I will post my configs if necessary.

Thank you very much for shedding some light on the subject.


----------



## AndyUKG (Jun 11, 2011)

maudib said:
			
		

> What confused me was that I read somewhere that in an imaps connection that the client sent the server a public key.



Hi, where did you read that? Normally for IMAP you will authenticate with a password so I think you are worrying yourself over nothing. What is your main concern? That your connection is secure? If you are connecting to the IMAPS port then all passwords and data will be encrypted, which is the usual goal of implementing IMAPS.

thanks Andy.


----------



## kpa (Jun 11, 2011)

maudib said:
			
		

> What confused me was that I read somewhere that in an imaps connection that the client sent the server a public key.

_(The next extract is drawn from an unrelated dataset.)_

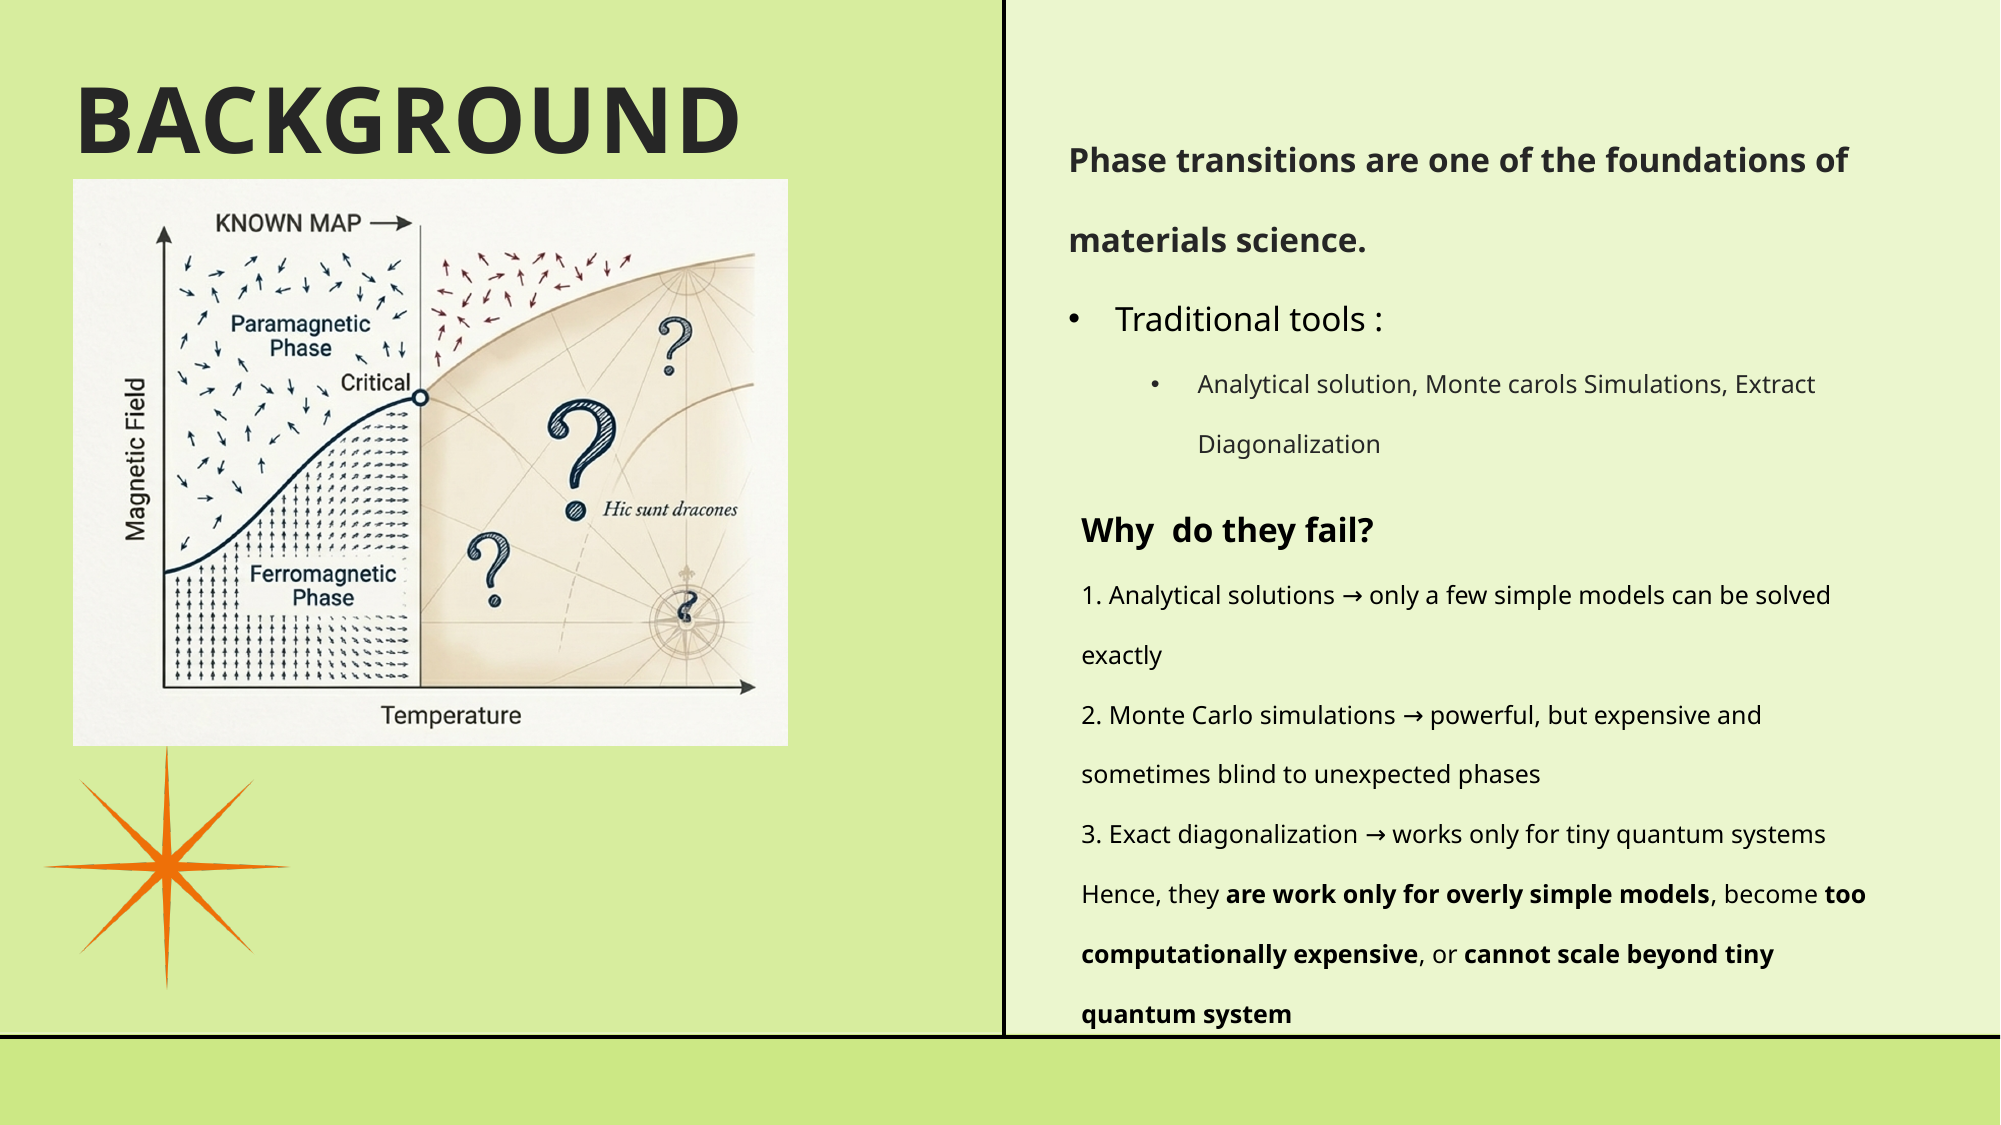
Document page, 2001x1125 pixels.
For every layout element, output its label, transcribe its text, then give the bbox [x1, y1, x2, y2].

This is true, the client sends its public key to the server for verification in case the server requires that the public key is signed by a trusted third party. However in almost all cases the server side verification is turned off and pretty much anything is accepted as the public key.


----------



## AndyUKG (Jun 13, 2011)

Kpa, are you referring to the fact the client will want to verify the certificate of the server? The client isn't actually required to send a key, just to verify that the server is who it says it is (via a CA certificate for example). Or are you talking about some kind of private key authentication? I wasn't aware of that if it exists...

cheers Andy.


----------



## kpa (Jun 13, 2011)

What I described above is the reverse of the normal verification where the client verifies the public key (certificate) presented by the server. It can be used for public key authentication of the clients that connect to the SSL/TLS protected service but it's not widely used.


----------



## AndyUKG (Jun 13, 2011)

Ah ok, in this case this option is not configured in maudib's dovecot config, so he won't have to worry about that, assuming it isn't a security requirement for him.

cheers Andy.


----------